§ Exercise aim
Print exactly the line with "fx_px: 2730" and every line after it, through the final line of the material below.
Start of Dataset entries
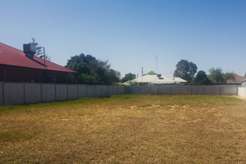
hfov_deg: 49.1
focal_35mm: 39
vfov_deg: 33.8
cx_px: 155
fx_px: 266
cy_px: 112
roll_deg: -0.8
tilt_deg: -5.1
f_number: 2.2
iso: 32
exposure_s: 1/2326
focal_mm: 4.15
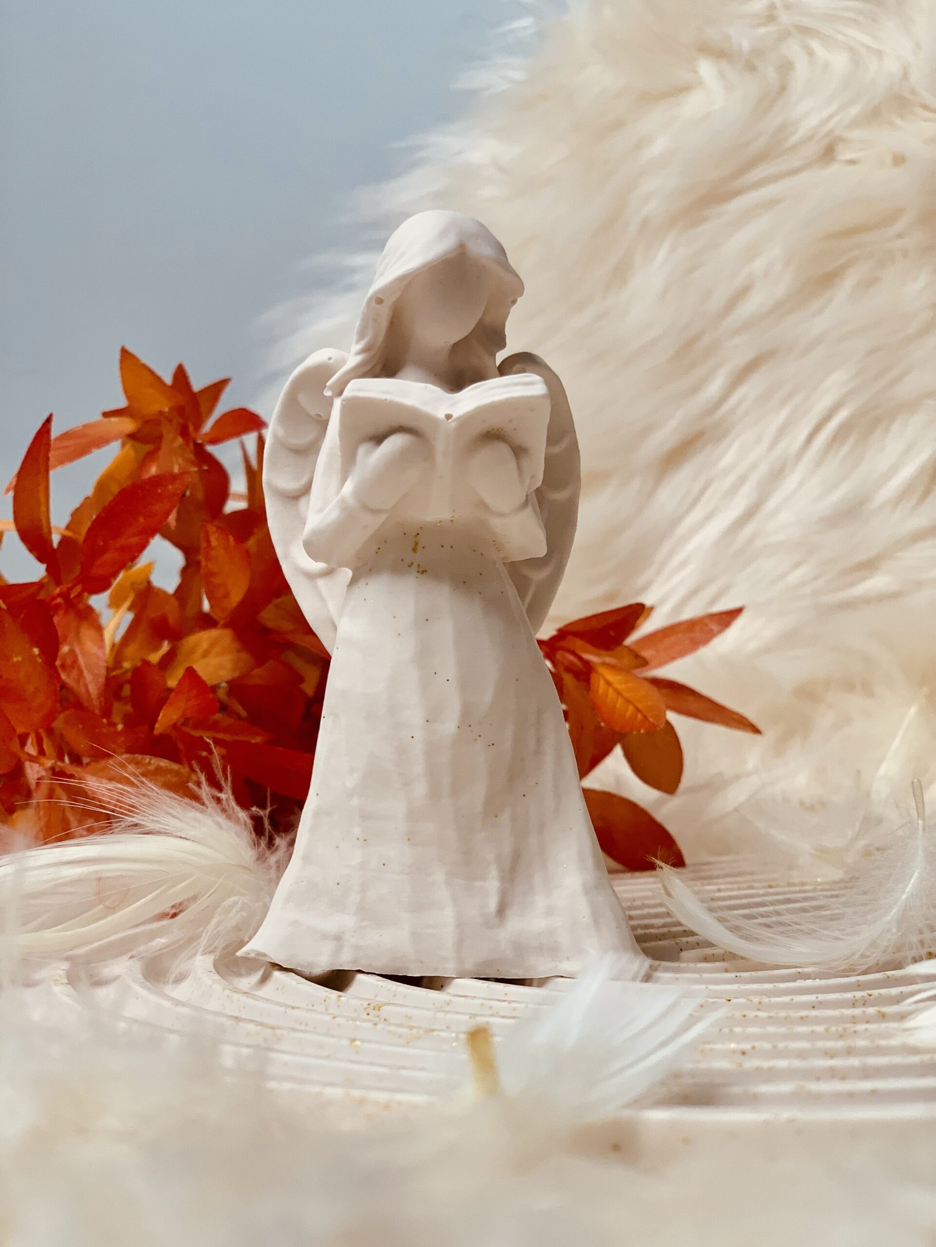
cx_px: 468
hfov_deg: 28.0
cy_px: 624
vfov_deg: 36.8
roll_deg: -0.7
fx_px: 1875
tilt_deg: +0.7
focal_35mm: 52
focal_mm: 6
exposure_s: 1/121
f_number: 2.4
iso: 50
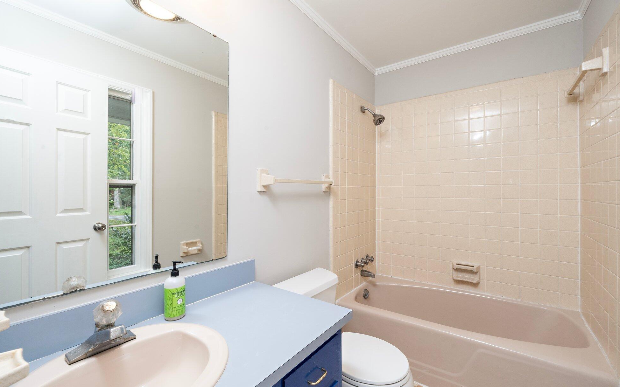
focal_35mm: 15
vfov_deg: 74.7
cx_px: 319
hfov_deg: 101.4
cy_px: 207
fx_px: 253
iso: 640
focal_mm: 14
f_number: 11
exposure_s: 1/25
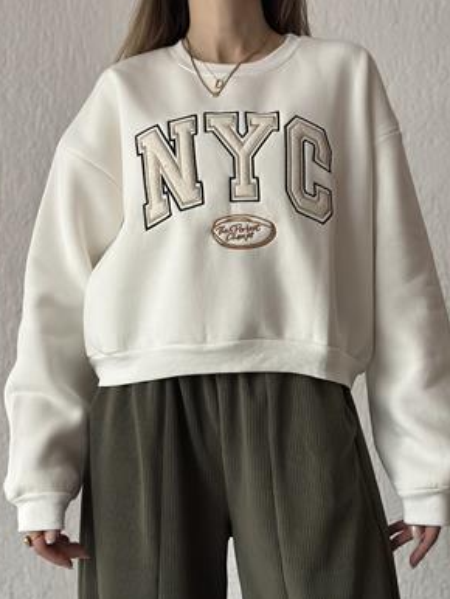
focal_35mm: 53
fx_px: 918
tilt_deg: +2.9
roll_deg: +0.2
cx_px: 228
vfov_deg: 36.1
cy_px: 279
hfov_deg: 27.6
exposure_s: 1/40
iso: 500
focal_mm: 6.86
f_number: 1.78
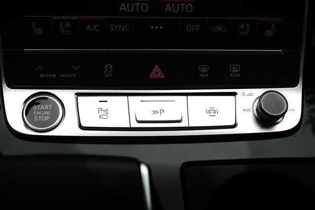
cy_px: 105
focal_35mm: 56
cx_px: 158
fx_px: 490
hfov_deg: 35.6
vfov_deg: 24.2
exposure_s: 1/200
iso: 250
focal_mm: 56
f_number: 9
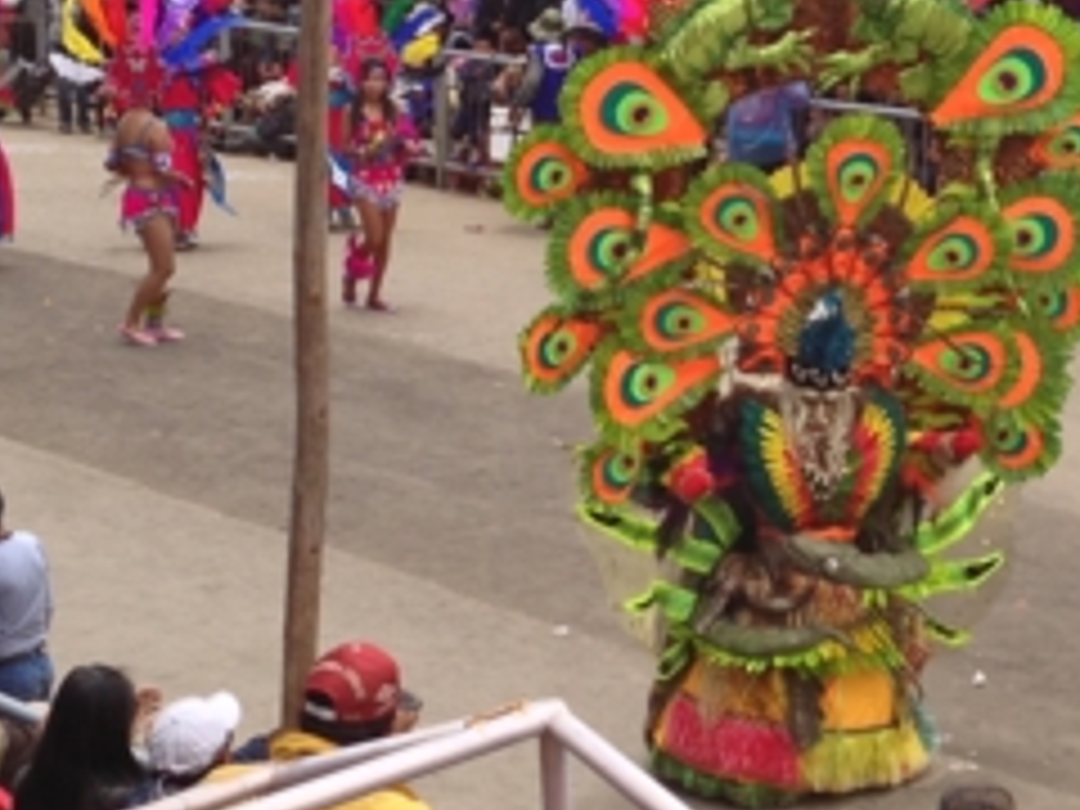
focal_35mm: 110
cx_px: 783
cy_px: 450
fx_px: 3432
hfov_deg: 17.8
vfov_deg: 13.5
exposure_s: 1/1205
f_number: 2.4
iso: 50
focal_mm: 4.13
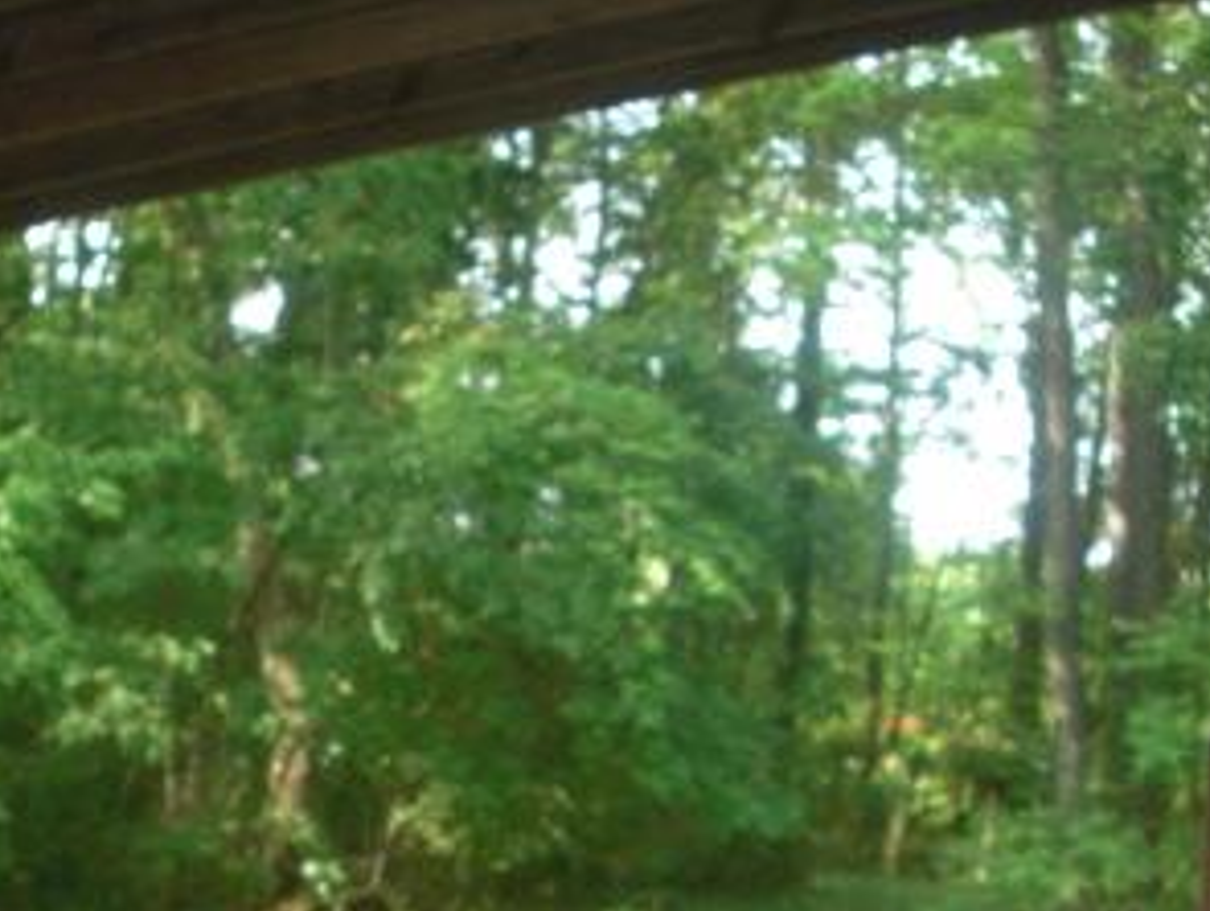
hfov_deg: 24.9
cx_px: 422
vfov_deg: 18.7
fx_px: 2730
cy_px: 784
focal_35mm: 78
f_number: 2.8
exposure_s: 1/125
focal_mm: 6.3
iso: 200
End of Dataset entries
§ Your response
fx_px: 2730
cy_px: 784
focal_35mm: 78
f_number: 2.8
exposure_s: 1/125
focal_mm: 6.3
iso: 200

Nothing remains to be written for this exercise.